Achilles tendinopathy:

  • Running on hard surfaces
  • Repetitive running or jumping activities
  • Calcium deposits in the tendon
  • High loads out through the tendon
  • Heel bone spurs
  • Poor lower leg and ankle biomechanics

Achilles tendonitis:

  • Sudden injury to the tendon, usually as a result of high loads
  • Repetitive movements that place strain on the tendon
  • Poor posture and lower leg biomechanics

2. Symptoms

Achilles tendinopathy:

  • Pain or a burning sensation in the Achilles tendon
  • Difficulty moving the joint due to stiffness and associated pain
  • Muscle weakness
  • Pain in the area when rising onto the toes
  • Swelling notes in the area of the Achilles tendon
  • In severe cases, reduced mobility and high levels of pain

Achilles tendonitis:

  • Pain or discomfort at the insertion point of the Achilles tendon or in the middle of the tendon fibers
  • Swelling in the area
  • Pain when touching the inflamed area
  • Bony prominence forming on the heel bone
  • Stiffness in the tendon and ankle joint
  • In severe cases, reduced mobility due to pain
  • In severe cases, high levels of pain are associated with damage to the fibers of the tendon

3. Treatment

The treatment goals for both conditions are to reduce inflammation and pain and improve overall mobility. The following are the primary treatment strategies:


Applying ice to the affected area effectively reduces inflammation during the acute phases of pain.

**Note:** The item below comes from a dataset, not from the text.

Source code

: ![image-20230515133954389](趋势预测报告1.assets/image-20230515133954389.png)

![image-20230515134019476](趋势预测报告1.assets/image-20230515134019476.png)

Wearing orthotics in your shoes can be very helpful in combating the symptoms arising from these conditions. Orthotic insoles support the foot and ankle while distributing the weight evenly through the entire foot, lessening the strain on the Achilles tendon.


Stretching the calf muscle is another excellent way to manage both conditions and prevent them from worsening.

Achilles Tendon Exercises

Exercises for the Achilles tendon are beneficial in strengthening the tendon's fibers and muscles around the area for increased stability. Heel raises, resistance TheraBand exercises, and range of motion exercises are all helpful in managing this condition effectively. Exercises should only be done if there is no pain in the heel area.

Activity Modification

Not overexerting yourself or doing too much too soon is vital to prevent exacerbating the problem. When running with Achilles tendonitis, it's advised to start slowly with minimal exertion and gradually increase the amount of exercise you do. Allow time for your body to recover from exercise sessions to avoid injuring the tendons and causing unwanted symptoms.

4. Prevention

In combination with orthotics and stretching, rest can effectively prevent Achilles tendonitis and tendinopathy. Gently massaging the Achilles tendon can help align the tendon's healing collagen fibers. Massage can be applied lengthways along the tendon for maximum benefit.